Photo Credit: Plasticdiet Indonesia

For Indonesian activist Tiza Mafira, it all started with a 2013 petition pushing for a one or two cent fee on plastic bags. Today, she's a driving force in the movement against single-use plastics in her country, Yale Environment 360 reported.

Mafira is the co-founder of Plasticdiet Indonesia, an organization that has been working with cities and districts across Indonesia since 2016 to draft plastic bag bans. Today, more than 100 of the country's approximately 500 local governments now enforce single-use plastics bans. 

Talking to Yale Environment 360, the former lawyer said that when her original petition, which she organized with friends, got 70,000 signatures, they thought, "What if the petition succeeds? What are we going to do then?" She goes on to say that the answer was, "We push for stronger legislation."

Ultimately, the petition pushed 27 cities to try out three-month trials of plastic bag charges. After the trial ended, one of the cities, Banjarmasin, decided to ban plastic bags altogether. Mafira and her crew tried to replicate their initial success in Banjarmasin, and their work eventually prompted other cities to follow suit.

Indonesia is drowning in plastic, and according to Mafira, the problem has gotten worse in the last few decades. 

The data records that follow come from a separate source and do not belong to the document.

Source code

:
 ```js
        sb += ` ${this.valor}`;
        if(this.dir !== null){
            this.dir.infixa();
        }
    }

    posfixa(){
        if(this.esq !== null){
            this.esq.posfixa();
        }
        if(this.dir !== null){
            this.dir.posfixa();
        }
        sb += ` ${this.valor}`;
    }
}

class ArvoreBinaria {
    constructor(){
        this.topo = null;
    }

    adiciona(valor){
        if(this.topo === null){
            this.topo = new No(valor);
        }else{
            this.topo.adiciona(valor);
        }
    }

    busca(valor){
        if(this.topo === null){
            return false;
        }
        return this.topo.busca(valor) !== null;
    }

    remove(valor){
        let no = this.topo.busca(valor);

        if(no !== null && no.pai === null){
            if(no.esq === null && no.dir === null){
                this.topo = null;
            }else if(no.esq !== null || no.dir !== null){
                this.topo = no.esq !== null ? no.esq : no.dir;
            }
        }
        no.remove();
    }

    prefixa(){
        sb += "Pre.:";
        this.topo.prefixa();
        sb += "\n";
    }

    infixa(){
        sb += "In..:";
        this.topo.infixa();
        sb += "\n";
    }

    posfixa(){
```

In fact, the country produces over 3.5 million tons of unmanaged plastic waste each year, according to the UN Environment Program. Much of that ends up in the sea, and around 10 billion plastic bags are released into the local environment every year. 

This kind of pollution is more than an eyesore. The toxic chemicals in plastics can leach out into the environment, entering our soil and water. Some of these chemicals are known as endocrine-disrupting compounds and can harm our natural hormonal systems.

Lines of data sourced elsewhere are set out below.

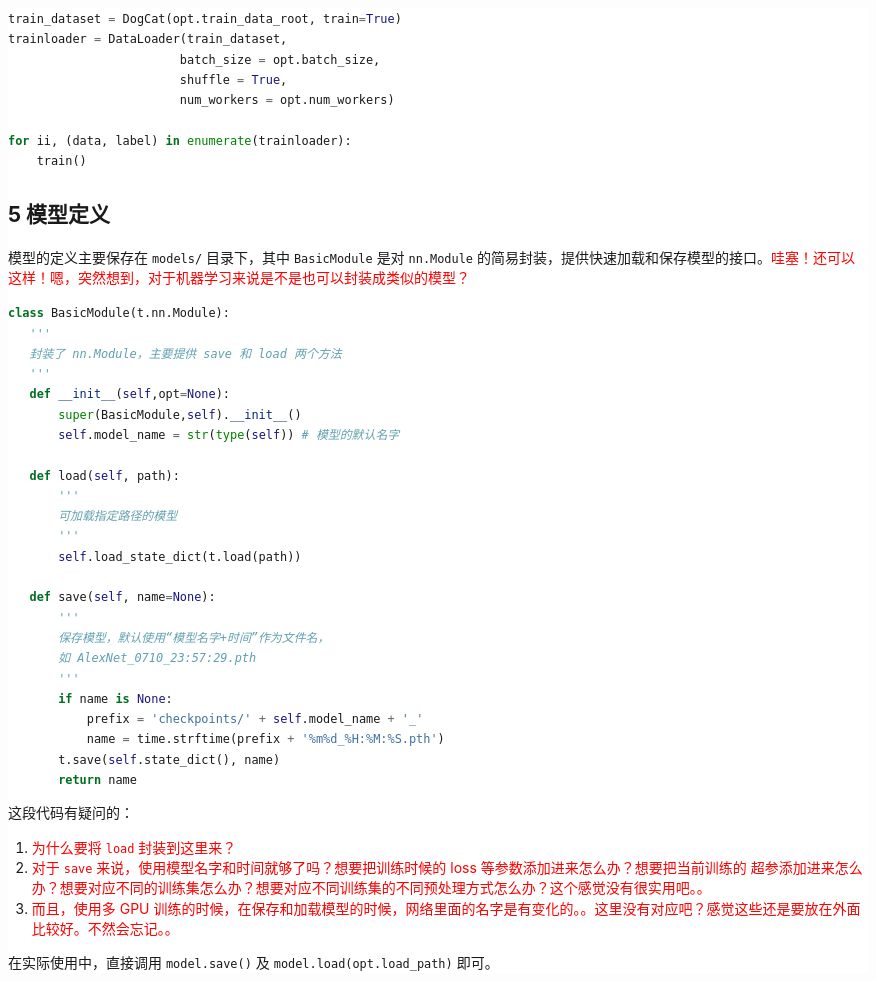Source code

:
 ```py
train_dataset = DogCat(opt.train_data_root, train=True)
trainloader = DataLoader(train_dataset,
                        batch_size = opt.batch_size,
                        shuffle = True,
                        num_workers = opt.num_workers)

for ii, (data, label) in enumerate(trainloader):
	train()
```

## **5 模型定义**

模型的定义主要保存在 `models/` 目录下，其中 `BasicModule` 是对 `nn.Module` 的简易封装，提供快速加载和保存模型的接口。<span style="color:red;">哇塞！还可以这样！嗯，突然想到，对于机器学习来说是不是也可以封装成类似的模型？</span>

```python
class BasicModule(t.nn.Module):
   '''
   封装了 nn.Module，主要提供 save 和 load 两个方法
   '''
   def __init__(self,opt=None):
       super(BasicModule,self).__init__()
       self.model_name = str(type(self)) # 模型的默认名字

   def load(self, path):
       '''
       可加载指定路径的模型
       '''
       self.load_state_dict(t.load(path))

   def save(self, name=None):
       '''
       保存模型，默认使用“模型名字+时间”作为文件名，
       如 AlexNet_0710_23:57:29.pth
       '''
       if name is None:
           prefix = 'checkpoints/' + self.model_name + '_'
           name = time.strftime(prefix + '%m%d_%H:%M:%S.pth')
       t.save(self.state_dict(), name)
       return name
```

这段代码有疑问的：

1. <span style="color:red;">为什么要将 `load` 封装到这里来？</span>
2. <span style="color:red;">对于 `save` 来说，使用模型名字和时间就够了吗？想要把训练时候的 loss 等参数添加进来怎么办？想要把当前训练的 超参添加进来怎么办？想要对应不同的训练集怎么办？想要对应不同训练集的不同预处理方式怎么办？这个感觉没有很实用吧。。</span>
3. <span style="color:red;">而且，使用多 GPU 训练的时候，在保存和加载模型的时候，网络里面的名字是有变化的。。这里没有对应吧？感觉这些还是要放在外面比较好。不然会忘记。。</span>



在实际使用中，直接调用 `model.save()` 及 `model.load(opt.load_path)` 即可。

Plastics in the environment can also hurt animals. Over one million marine animals die each year due to plastic pollution, according to the Sea Turtle Conservancy. 

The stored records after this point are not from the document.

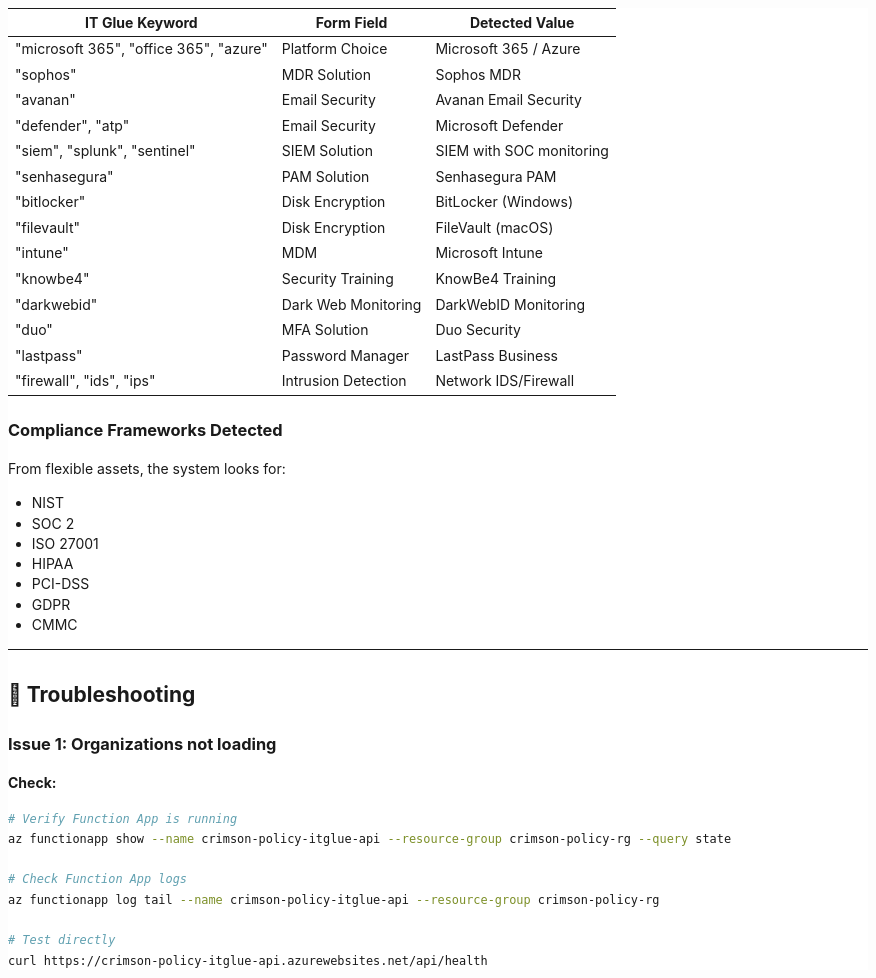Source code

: | IT Glue Keyword | Form Field | Detected Value |
|----------------|------------|----------------|
| "microsoft 365", "office 365", "azure" | Platform Choice | Microsoft 365 / Azure |
| "sophos" | MDR Solution | Sophos MDR |
| "avanan" | Email Security | Avanan Email Security |
| "defender", "atp" | Email Security | Microsoft Defender |
| "siem", "splunk", "sentinel" | SIEM Solution | SIEM with SOC monitoring |
| "senhasegura" | PAM Solution | Senhasegura PAM |
| "bitlocker" | Disk Encryption | BitLocker (Windows) |
| "filevault" | Disk Encryption | FileVault (macOS) |
| "intune" | MDM | Microsoft Intune |
| "knowbe4" | Security Training | KnowBe4 Training |
| "darkwebid" | Dark Web Monitoring | DarkWebID Monitoring |
| "duo" | MFA Solution | Duo Security |
| "lastpass" | Password Manager | LastPass Business |
| "firewall", "ids", "ips" | Intrusion Detection | Network IDS/Firewall |

### Compliance Frameworks Detected

From flexible assets, the system looks for:
- NIST
- SOC 2
- ISO 27001
- HIPAA
- PCI-DSS
- GDPR
- CMMC

---

## 🔧 Troubleshooting

### Issue 1: Organizations not loading

**Check:**
```bash
# Verify Function App is running
az functionapp show --name crimson-policy-itglue-api --resource-group crimson-policy-rg --query state

# Check Function App logs
az functionapp log tail --name crimson-policy-itglue-api --resource-group crimson-policy-rg

# Test directly
curl https://crimson-policy-itglue-api.azurewebsites.net/api/health
```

Plasticdiet Indonesia joins a number of activists and governments across the world fighting against plastic pollution. For instance, California recently banned plastic produce bags from grocery stores. In 2022, India banned a selection of single-use plastics.

You can do your part by investing in reusable products like metal razors, water bottles, shampoo bars, dissolvable dishwasher/laundry pods, and non-plastic sandwich bags.

Mafira's vision going forward is to help drive regulations on other types of single-use plastics.

"Now we want to expand beyond bags to other plastics — straws, cutlery, sachets, and Styrofoam," she told Yale Environment 360. "And the next industries are food and beverage and consumer products. The big vision we want to see is less oil production because less plastic is being provided to the consumer."